The Arkansas Trucking Association spent time educating legislators about the vehicle-to-vehicle communication technology involved and why it is important. The bill has passed the House’s transportation committee and the full House.

“Our association’s board supported platooning-enabling legislation,” said Shannon Newton, president of the Arkansas Trucking Association. “We have some members who have invested heavily in very advanced safety technology, including but not limited to collision avoidance and lane departure. Their trucks are the safest trucks on the road.”

Platooning is a truck version of Nascar drafting, only with automation systems that control the acceleration and braking for the trucks involved. It means fuel savings; Peloton Technology, a company that is assisting the Arkansas Trucking Association and a leading advocate of platooning, said fuel savings could be as much as 7 percent.

To get the fuel savings, the trucks have to be much closer, which is where the safety technology comes into play. If the lead truck has to brake suddenly, then the trailing trucks will instantly do the same, thus avoiding a collision.

Platooning Explained from Peloton Technology on Vimeo.

The technology is also designed to shut off if a nonparticipating vehicle gets between the trucks. The argument is that the machine can brake faster than a human can.

Newton said Arkansas has a handful of trucking companies that would like to try the technology. They can’t, though, if their trucks have to stay 200 feet apart, thus the legislation proposal.

Newton said it is important to know — and this was part of her association’s meetings with state legislators — that the bill would not throw the entire state and every truck in it into a state of unregulated platooning. The legislation would require that trucking companies show their plans to the state’s highway commission, which would approve their proposed platoons, thus allowing the trucks involved to travel separated by less than 200 feet.

For trucking companies that have invested millions in technological safety advancements, platooning would be a chance to reap some of the financial benefits from fewer collisions and better fuel mileage.

“We are actually incentivizing investing in the safety technology,” Newton said.

In this matter, I have no doubts about the sincerity of trucking companies. Fewer crashes and more miles per gallon mean more profits.

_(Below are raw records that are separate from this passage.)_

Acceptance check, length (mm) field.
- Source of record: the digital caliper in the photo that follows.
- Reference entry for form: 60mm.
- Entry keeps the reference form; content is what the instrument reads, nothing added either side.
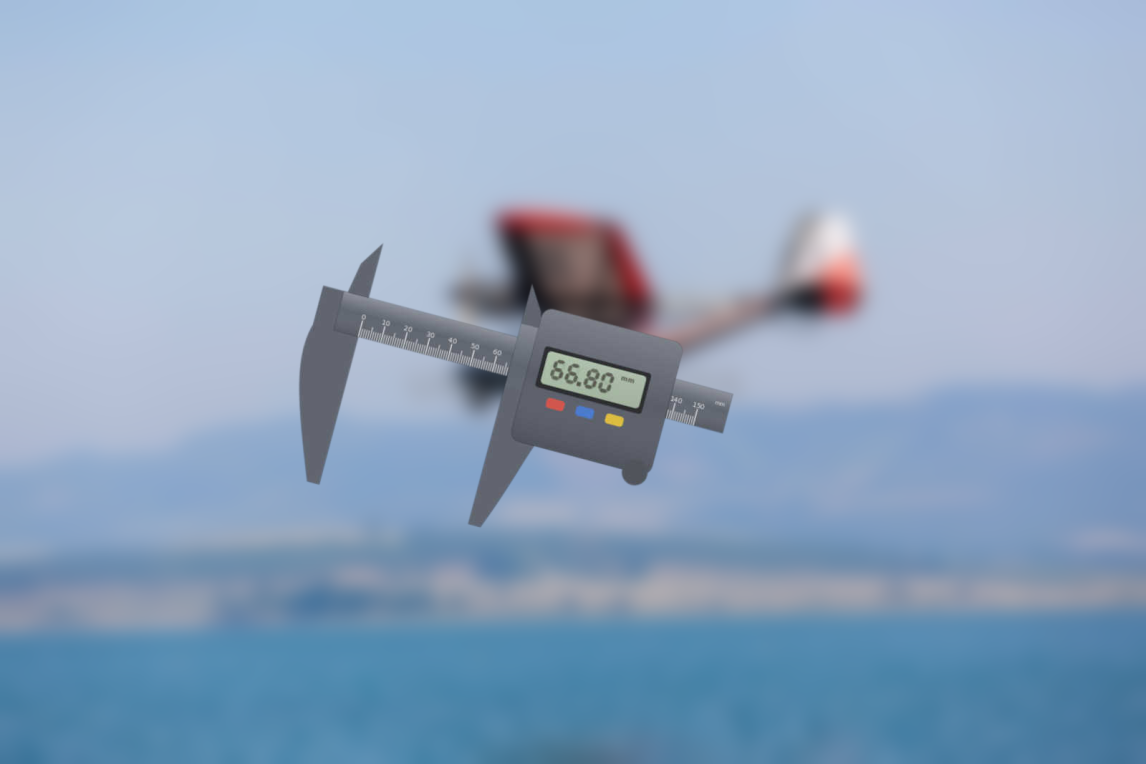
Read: 66.80mm
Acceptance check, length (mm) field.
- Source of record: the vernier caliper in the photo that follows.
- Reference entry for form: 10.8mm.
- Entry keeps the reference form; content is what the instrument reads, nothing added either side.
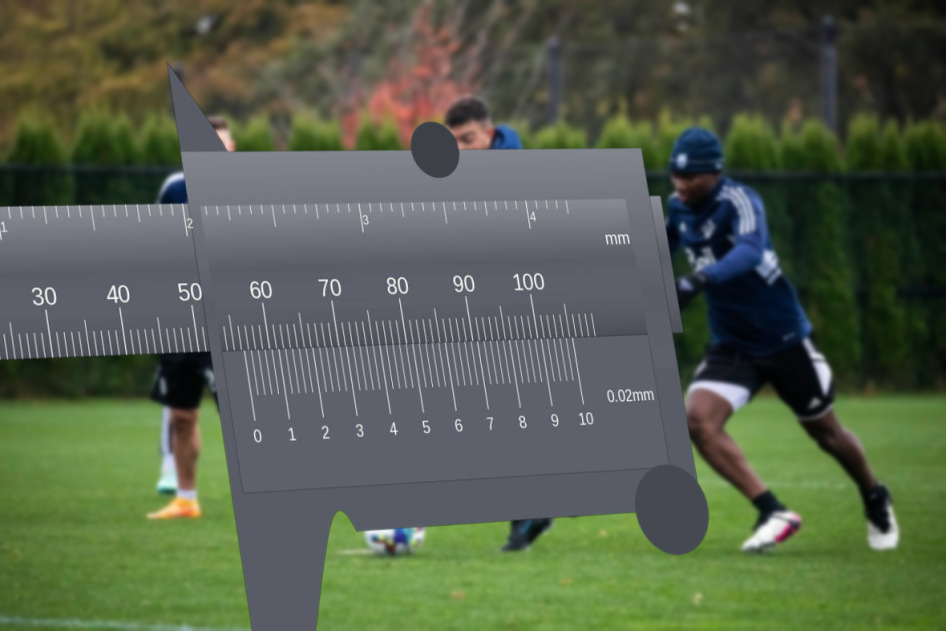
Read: 56.4mm
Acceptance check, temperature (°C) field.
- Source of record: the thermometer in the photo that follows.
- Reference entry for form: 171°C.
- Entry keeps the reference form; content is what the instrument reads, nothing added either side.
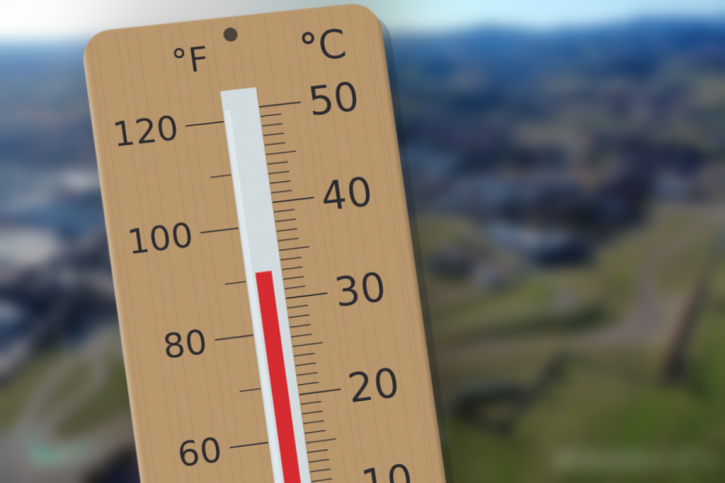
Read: 33°C
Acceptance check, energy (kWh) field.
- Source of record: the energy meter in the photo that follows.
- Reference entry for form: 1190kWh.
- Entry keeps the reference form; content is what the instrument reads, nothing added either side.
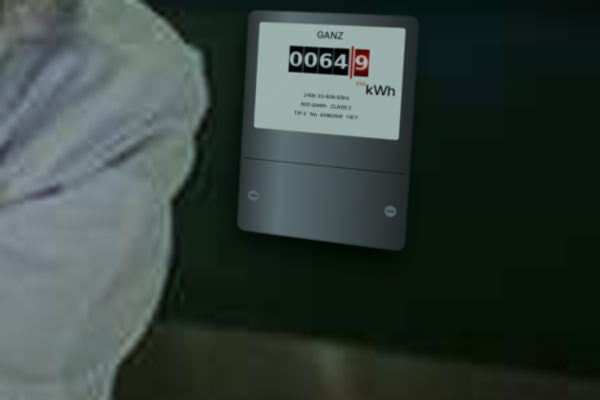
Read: 64.9kWh
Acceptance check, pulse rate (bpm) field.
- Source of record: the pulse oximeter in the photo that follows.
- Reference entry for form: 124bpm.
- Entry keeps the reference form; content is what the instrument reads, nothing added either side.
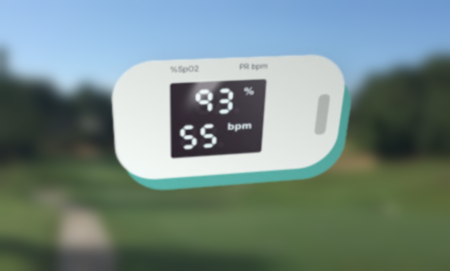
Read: 55bpm
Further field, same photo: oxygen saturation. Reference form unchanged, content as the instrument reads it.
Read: 93%
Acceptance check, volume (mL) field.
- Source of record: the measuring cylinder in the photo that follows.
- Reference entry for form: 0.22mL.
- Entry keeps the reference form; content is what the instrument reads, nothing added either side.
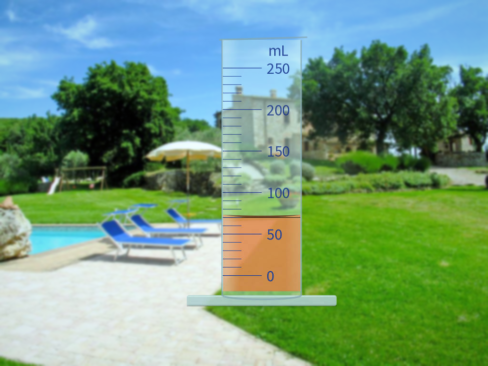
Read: 70mL
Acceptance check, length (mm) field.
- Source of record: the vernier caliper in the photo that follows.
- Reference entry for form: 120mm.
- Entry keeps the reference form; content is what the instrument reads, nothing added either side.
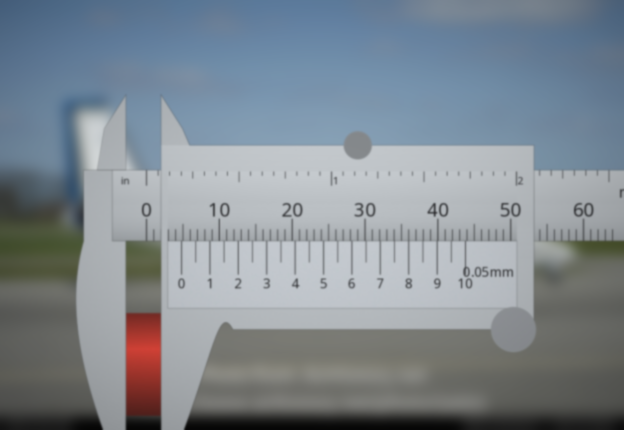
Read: 4.8mm
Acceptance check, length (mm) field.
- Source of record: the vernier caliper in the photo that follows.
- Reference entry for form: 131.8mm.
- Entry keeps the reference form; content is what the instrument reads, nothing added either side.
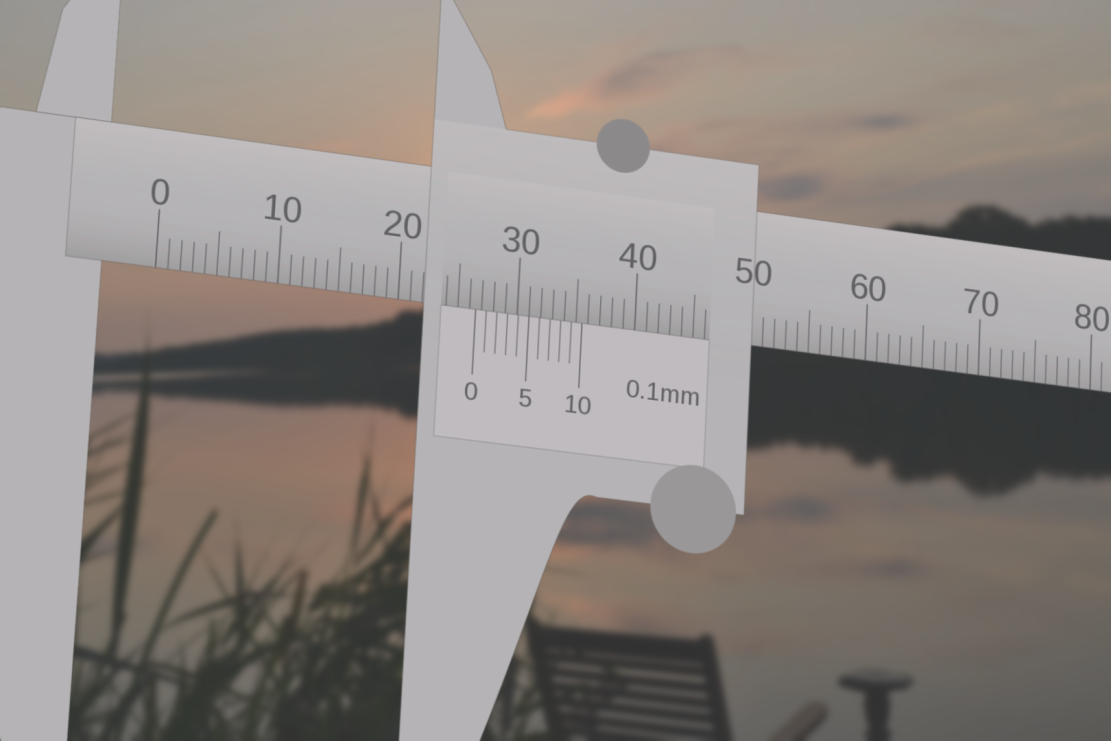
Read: 26.5mm
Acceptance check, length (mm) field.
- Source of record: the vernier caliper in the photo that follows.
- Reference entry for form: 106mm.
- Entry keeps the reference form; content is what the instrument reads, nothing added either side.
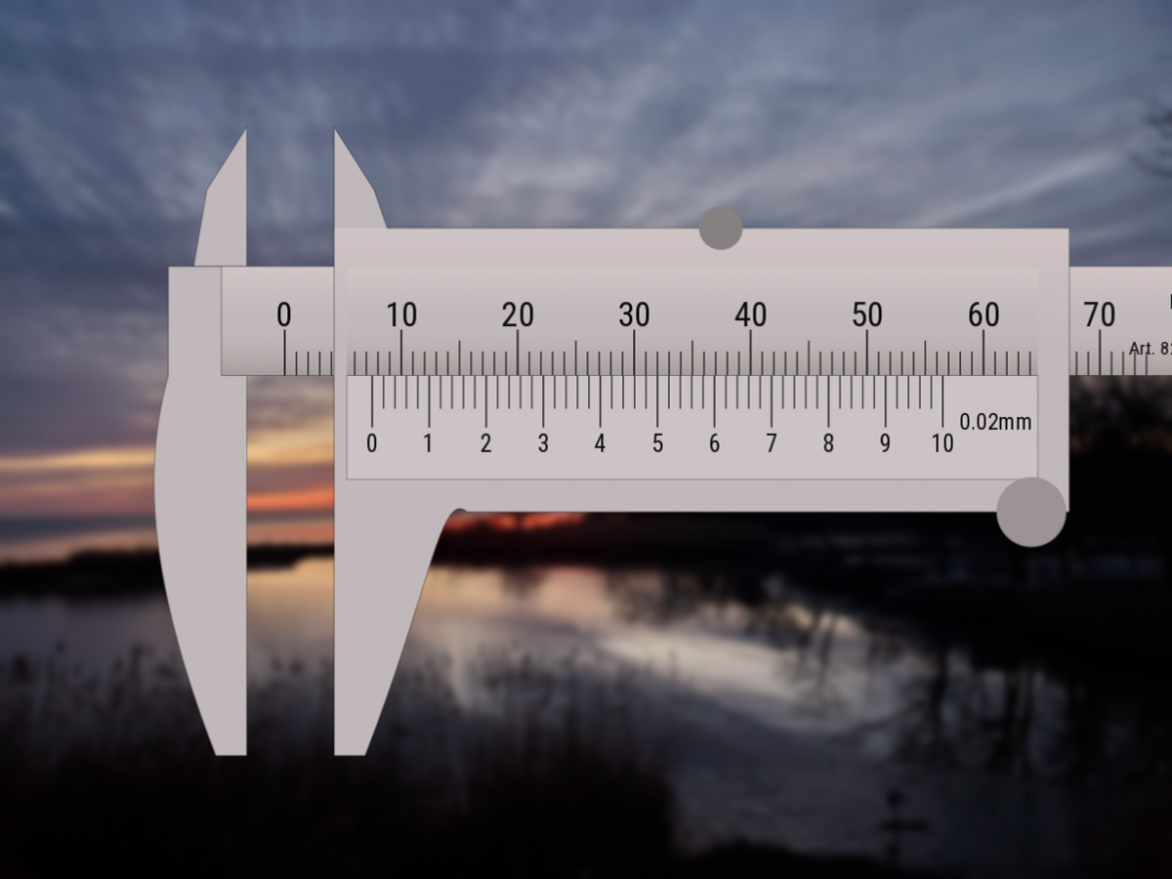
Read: 7.5mm
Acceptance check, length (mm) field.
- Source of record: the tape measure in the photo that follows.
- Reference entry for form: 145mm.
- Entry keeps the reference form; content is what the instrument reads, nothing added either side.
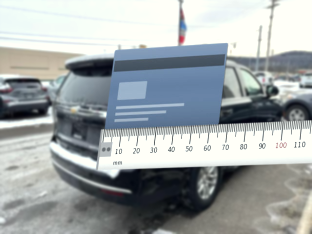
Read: 65mm
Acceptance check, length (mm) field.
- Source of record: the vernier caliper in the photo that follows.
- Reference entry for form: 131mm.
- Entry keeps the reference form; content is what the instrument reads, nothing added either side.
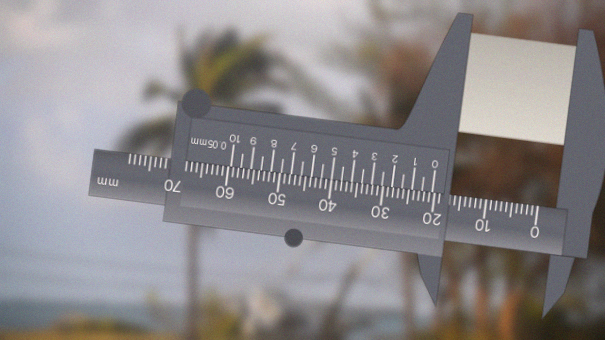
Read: 20.5mm
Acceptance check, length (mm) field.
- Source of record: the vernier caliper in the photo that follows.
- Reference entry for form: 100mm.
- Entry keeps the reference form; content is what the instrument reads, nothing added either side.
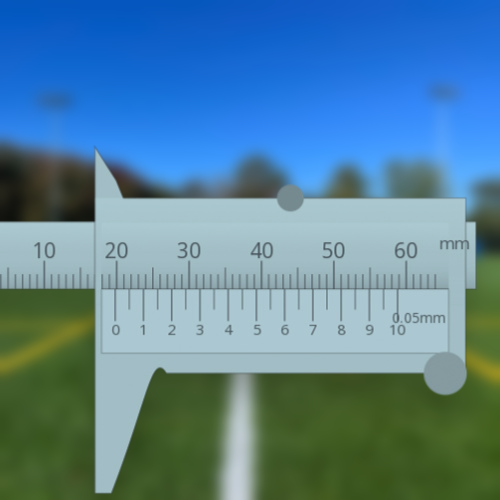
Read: 19.8mm
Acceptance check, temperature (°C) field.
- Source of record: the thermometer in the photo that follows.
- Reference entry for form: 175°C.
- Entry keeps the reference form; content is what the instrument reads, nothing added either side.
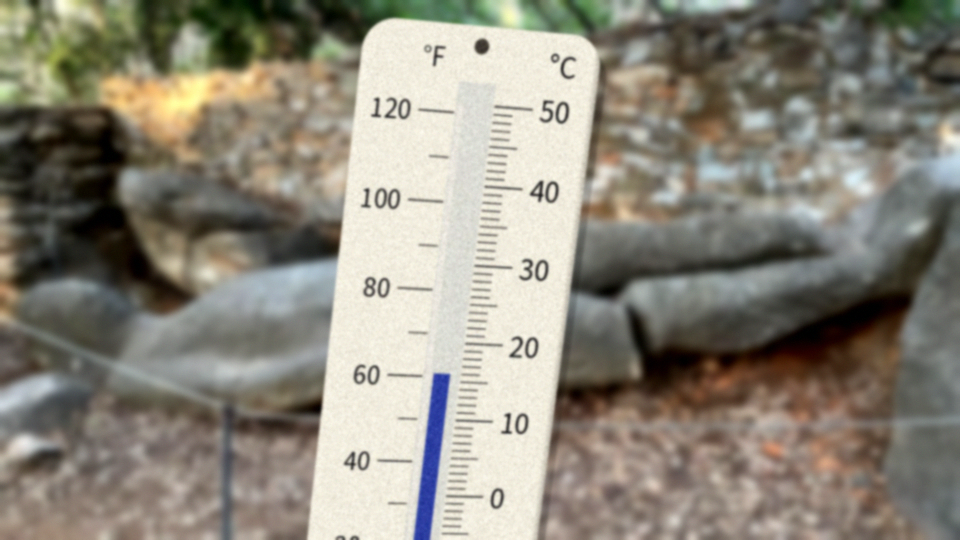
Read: 16°C
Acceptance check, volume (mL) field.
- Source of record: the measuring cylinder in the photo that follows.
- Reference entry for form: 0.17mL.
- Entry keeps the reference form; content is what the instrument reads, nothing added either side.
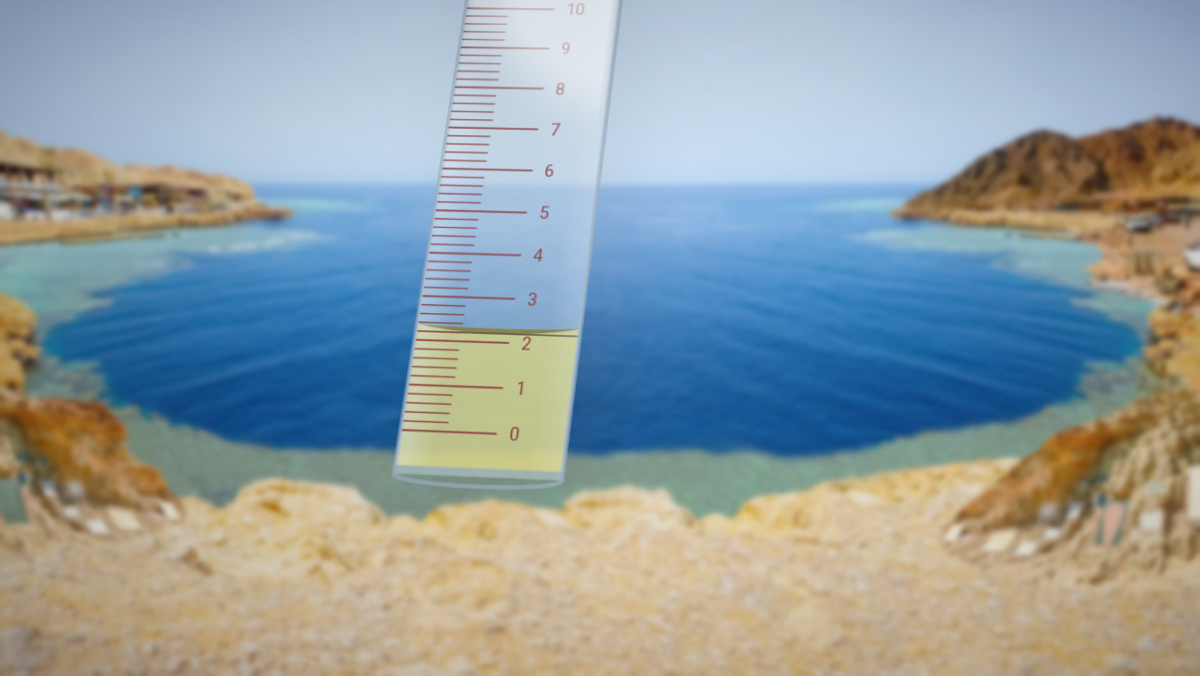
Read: 2.2mL
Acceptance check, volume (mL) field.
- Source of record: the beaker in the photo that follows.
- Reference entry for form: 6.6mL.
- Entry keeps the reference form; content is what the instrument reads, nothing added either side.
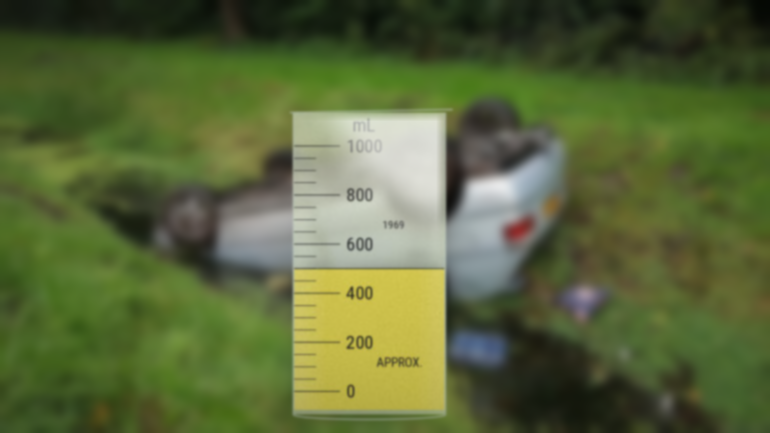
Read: 500mL
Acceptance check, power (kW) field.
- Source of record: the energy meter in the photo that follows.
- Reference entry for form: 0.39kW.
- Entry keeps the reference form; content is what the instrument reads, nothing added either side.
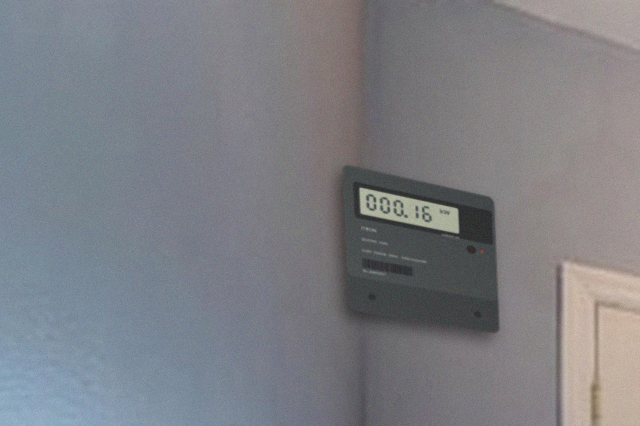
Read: 0.16kW
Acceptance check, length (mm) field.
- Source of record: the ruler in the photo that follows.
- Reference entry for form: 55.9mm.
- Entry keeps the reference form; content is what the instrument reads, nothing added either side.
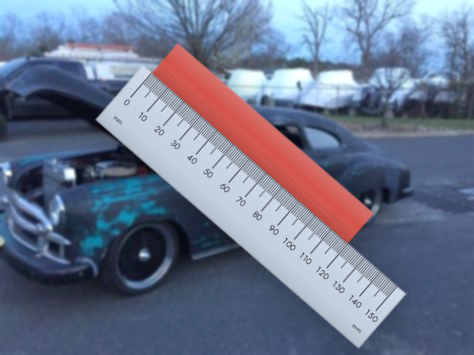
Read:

The trucking companies would have to submit detailed proposals to the highway commission to show which routes, what time of day and how many trucks would be used for each platoon run. That information would be shared with law enforcement officials so they would know which trucks are exempt from the 200-foot rule.

“Everything will be very transparent,” Newton said. “If it goes well, the commission will be able to be more lenient [with future proposals]. If it is not, they will be able to use more discretion and limit it.”

To a fuddy-duddy’s concern about driving robots, Newton said the legislation requires the driver of the truck to be actively involved, even if instant braking and acceleration decisions are in the hands of advanced technology.